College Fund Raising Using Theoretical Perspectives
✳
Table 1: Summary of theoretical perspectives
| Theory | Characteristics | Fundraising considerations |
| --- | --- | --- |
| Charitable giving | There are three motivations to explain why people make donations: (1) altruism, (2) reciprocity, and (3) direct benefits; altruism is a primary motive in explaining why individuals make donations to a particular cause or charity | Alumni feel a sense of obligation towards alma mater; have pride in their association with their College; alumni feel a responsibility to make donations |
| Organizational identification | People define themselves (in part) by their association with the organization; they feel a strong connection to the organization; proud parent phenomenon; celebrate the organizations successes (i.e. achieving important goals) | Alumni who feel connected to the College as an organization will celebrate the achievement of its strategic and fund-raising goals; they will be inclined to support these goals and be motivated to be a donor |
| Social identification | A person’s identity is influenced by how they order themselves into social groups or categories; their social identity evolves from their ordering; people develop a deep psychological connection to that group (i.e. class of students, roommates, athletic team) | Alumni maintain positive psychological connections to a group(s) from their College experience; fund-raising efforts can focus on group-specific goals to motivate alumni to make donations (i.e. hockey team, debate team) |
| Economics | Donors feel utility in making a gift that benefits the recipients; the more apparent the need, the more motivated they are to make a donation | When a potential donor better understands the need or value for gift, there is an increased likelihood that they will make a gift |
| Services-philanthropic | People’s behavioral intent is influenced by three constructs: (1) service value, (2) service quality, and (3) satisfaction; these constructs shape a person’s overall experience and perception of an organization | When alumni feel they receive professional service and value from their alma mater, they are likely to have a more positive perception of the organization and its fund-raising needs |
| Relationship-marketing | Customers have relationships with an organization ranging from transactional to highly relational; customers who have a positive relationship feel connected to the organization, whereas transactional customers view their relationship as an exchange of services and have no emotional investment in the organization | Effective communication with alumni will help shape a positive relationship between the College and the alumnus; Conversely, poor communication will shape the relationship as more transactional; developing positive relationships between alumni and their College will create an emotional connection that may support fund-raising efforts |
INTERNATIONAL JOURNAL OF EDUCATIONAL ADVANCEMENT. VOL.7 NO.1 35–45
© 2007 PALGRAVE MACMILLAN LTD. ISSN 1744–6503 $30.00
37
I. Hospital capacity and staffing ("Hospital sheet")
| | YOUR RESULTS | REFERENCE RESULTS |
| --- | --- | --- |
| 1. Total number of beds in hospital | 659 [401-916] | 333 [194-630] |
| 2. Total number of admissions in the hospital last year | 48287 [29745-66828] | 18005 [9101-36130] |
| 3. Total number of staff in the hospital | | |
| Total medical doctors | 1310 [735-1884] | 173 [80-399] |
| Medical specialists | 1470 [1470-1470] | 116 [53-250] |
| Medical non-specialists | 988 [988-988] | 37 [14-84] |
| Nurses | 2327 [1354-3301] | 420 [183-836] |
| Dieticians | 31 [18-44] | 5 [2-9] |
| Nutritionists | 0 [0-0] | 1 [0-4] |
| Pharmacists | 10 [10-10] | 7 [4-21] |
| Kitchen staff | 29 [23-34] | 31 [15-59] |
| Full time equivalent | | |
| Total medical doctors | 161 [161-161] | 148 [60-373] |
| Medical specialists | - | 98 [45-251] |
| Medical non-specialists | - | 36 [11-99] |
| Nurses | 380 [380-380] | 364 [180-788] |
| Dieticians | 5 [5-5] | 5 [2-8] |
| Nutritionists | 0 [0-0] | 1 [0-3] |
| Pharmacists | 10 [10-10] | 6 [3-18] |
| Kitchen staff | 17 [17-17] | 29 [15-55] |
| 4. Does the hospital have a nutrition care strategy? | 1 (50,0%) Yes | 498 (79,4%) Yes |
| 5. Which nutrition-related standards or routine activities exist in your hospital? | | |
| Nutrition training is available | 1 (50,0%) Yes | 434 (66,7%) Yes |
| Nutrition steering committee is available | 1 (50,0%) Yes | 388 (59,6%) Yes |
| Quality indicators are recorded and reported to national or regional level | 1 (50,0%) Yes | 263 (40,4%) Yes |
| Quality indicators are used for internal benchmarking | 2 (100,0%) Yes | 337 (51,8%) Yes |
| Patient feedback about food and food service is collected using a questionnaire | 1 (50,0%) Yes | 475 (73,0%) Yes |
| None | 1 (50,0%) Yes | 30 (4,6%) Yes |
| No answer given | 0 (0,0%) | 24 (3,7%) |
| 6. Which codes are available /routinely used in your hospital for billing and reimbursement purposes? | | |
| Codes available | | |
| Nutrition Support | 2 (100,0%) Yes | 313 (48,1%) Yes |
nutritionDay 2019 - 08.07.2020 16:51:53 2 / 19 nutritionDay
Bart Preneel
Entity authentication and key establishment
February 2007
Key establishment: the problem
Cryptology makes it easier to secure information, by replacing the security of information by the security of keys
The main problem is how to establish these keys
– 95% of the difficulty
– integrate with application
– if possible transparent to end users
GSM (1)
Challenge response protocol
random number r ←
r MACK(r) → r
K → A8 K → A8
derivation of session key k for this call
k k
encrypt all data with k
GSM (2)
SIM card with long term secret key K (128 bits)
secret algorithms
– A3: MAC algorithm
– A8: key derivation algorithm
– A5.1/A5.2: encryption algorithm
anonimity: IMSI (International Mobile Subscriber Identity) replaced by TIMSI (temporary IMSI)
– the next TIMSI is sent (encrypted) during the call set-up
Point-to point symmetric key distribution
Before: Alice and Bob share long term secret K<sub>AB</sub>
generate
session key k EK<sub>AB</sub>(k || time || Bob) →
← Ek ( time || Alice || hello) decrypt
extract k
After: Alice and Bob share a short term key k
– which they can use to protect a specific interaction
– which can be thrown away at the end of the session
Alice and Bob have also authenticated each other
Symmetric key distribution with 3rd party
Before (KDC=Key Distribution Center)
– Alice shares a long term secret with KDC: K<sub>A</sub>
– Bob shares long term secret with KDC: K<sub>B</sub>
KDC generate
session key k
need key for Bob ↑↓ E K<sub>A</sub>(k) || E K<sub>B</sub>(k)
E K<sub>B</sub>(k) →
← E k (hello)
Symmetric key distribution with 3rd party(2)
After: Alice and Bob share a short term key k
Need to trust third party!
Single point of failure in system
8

--

Your instructions>
Begin with the first line of the records and finish with the line containing "debate team) |". Reproduce those lines exactly, both ends included, and nothing else.

Solution for this exercise>
College Fund Raising Using Theoretical Perspectives
✳
Table 1: Summary of theoretical perspectives
| Theory | Characteristics | Fundraising considerations |
| --- | --- | --- |
| Charitable giving | There are three motivations to explain why people make donations: (1) altruism, (2) reciprocity, and (3) direct benefits; altruism is a primary motive in explaining why individuals make donations to a particular cause or charity | Alumni feel a sense of obligation towards alma mater; have pride in their association with their College; alumni feel a responsibility to make donations |
| Organizational identification | People define themselves (in part) by their association with the organization; they feel a strong connection to the organization; proud parent phenomenon; celebrate the organizations successes (i.e. achieving important goals) | Alumni who feel connected to the College as an organization will celebrate the achievement of its strategic and fund-raising goals; they will be inclined to support these goals and be motivated to be a donor |
| Social identification | A person’s identity is influenced by how they order themselves into social groups or categories; their social identity evolves from their ordering; people develop a deep psychological connection to that group (i.e. class of students, roommates, athletic team) | Alumni maintain positive psychological connections to a group(s) from their College experience; fund-raising efforts can focus on group-specific goals to motivate alumni to make donations (i.e. hockey team, debate team) |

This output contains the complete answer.